Thankfully, National Library (once home to Warren Hastings) still sprawls grandly with its steps sweeping up to the door. I remember as a kid hanging over the upstairs gallery, looking down at solemn people reading from great big books. The hum of ceiling fans and the scratch of pens on paper were the only sounds that filled the cavernous hall. The children's library, on the other hand, was a cheerful place with an aquarium and pink round tables and cane chairs. I first read Tintin there. Sadly, the old library is locked up and all the books have been moved to a modern building.

College Street still looks the same. It is in the part of Calcutta that has defied time, the Calcutta you see in “Kahaani”. Presidency College, the more-than-a century-old Dasgupta and Sons bookshop (where we three buy books as mementos), and Tagore's home at Jorasanko, with its wide verandahs, open courtyards, cool floors and windows to the ceiling…

Didi cha khaaben?

Down the street, a Bengali man with his wife cheerfully invites you to have tea. Rickshaw wallahs, retired men reading the newspaper, women taking a moment off before the hurly burly of domestic chores takes over, skinny youth on their way to an akhara, and tourists such as us gather in companionable silence to sip hot, sweet tea out of mud pots. Big glass jars of arrowroot biscuits are kept ready for anyone who wants something with their first cuppa. We drink roadside cha so many times each day. In markets, outside the metro, while waiting to cross the road, at Victoria Memorial and at Kalibari. We eat puchkas, jhaal muri and alu kabli in between shopping for beautiful tangails and kaantha saris in Gariahat and ridiculously cheap earrings from the roadside shops. Shops wrap up hot singhadas (samosas to the rest of the world) in leaves to eat on the go, as Rajesh Khanna did in “Amar Prem”. Speaking of which, we also go up and down the Bidyasagar Setu looking down at the muddy waters of the Hooghly. We do the same on the beautiful Howrah Bridge. My daughter watches bemused, as trams clang past. I tell her this is the only city in the country that still has them.

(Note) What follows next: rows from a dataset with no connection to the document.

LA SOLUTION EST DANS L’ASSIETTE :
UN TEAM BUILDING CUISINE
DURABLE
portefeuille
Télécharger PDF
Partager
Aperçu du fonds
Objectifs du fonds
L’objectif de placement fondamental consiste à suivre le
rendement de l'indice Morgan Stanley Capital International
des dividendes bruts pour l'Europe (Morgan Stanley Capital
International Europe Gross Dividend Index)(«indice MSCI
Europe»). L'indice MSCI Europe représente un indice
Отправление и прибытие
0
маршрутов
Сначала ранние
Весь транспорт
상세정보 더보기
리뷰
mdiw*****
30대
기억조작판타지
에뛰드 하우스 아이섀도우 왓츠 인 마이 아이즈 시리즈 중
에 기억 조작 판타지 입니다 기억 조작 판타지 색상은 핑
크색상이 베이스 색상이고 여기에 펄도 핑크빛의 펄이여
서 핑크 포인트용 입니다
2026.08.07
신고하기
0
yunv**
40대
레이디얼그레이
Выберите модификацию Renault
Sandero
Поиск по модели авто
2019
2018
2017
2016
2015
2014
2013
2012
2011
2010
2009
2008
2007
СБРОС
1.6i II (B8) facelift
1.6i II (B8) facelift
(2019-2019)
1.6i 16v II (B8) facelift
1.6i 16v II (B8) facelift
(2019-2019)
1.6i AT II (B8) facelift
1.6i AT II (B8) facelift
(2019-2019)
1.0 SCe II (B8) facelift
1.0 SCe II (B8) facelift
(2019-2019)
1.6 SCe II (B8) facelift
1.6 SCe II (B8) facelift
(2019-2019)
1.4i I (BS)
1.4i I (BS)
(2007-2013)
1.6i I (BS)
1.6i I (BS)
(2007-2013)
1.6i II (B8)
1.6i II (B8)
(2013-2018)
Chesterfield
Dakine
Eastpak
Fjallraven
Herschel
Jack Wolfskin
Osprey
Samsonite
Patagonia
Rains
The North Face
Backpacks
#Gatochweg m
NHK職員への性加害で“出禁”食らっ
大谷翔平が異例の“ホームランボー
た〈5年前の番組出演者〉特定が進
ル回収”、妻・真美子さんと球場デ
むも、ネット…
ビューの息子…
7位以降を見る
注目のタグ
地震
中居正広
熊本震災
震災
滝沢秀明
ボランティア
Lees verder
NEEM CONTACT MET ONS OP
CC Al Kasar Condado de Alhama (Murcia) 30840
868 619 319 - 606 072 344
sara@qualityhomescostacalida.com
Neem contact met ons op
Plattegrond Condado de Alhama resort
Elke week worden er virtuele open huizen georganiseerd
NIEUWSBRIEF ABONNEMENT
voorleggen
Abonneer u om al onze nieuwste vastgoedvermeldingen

I take an instant dislike to anyone who says they hate Cal, and I know there is a legion of those. That's because they haven't seen Park Street lit up during Christmas, they have not eaten baked beans on toast at Flurys, they have not heard Usha Uthup sing at Trincas. They have not shopped at New Market and followed their nose to Nahoums for still-hot buns from the bakery established in 1916. And I bet they have never, ever heard a kabadi wallah sing baul geet as he weighs old newspapers, or seen the guy selling him the newspapers murmuring “baah baah”.